▶ **Try it**
Please reproduce all entries word for word and omit their pictures.

▶ **Given records**

* * * * *

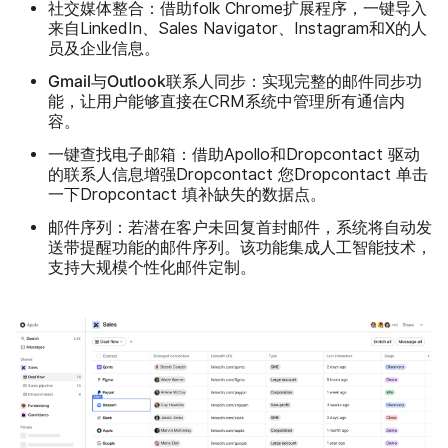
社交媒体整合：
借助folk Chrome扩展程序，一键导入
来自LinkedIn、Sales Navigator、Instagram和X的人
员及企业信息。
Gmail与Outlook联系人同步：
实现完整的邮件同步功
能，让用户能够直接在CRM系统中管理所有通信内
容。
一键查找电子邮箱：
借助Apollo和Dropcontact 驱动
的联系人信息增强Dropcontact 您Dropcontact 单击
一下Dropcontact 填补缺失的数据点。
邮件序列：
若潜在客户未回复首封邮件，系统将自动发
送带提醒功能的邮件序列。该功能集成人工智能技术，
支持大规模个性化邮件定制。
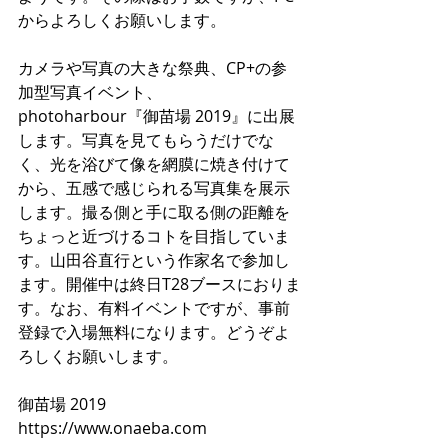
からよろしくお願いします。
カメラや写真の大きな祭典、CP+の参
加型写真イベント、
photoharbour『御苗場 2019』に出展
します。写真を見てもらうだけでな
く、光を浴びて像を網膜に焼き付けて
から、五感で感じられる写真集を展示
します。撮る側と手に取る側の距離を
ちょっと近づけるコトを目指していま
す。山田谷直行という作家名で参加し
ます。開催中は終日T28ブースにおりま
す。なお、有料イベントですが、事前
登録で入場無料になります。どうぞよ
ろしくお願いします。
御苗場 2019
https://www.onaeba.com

* * * * *

▶ **Output of the task**
社交媒体整合：
借助folk Chrome扩展程序，一键导入
来自LinkedIn、Sales Navigator、Instagram和X的人
员及企业信息。
Gmail与Outlook联系人同步：
实现完整的邮件同步功
能，让用户能够直接在CRM系统中管理所有通信内
容。
一键查找电子邮箱：
借助Apollo和Dropcontact 驱动
的联系人信息增强Dropcontact 您Dropcontact 单击
一下Dropcontact 填补缺失的数据点。
邮件序列：
若潜在客户未回复首封邮件，系统将自动发
送带提醒功能的邮件序列。该功能集成人工智能技术，
支持大规模个性化邮件定制。
からよろしくお願いします。
カメラや写真の大きな祭典、CP+の参
加型写真イベント、
photoharbour『御苗場 2019』に出展
します。写真を見てもらうだけでな
く、光を浴びて像を網膜に焼き付けて
から、五感で感じられる写真集を展示
します。撮る側と手に取る側の距離を
ちょっと近づけるコトを目指していま
す。山田谷直行という作家名で参加し
ます。開催中は終日T28ブースにおりま
す。なお、有料イベントですが、事前
登録で入場無料になります。どうぞよ
ろしくお願いします。
御苗場 2019
https://www.onaeba.com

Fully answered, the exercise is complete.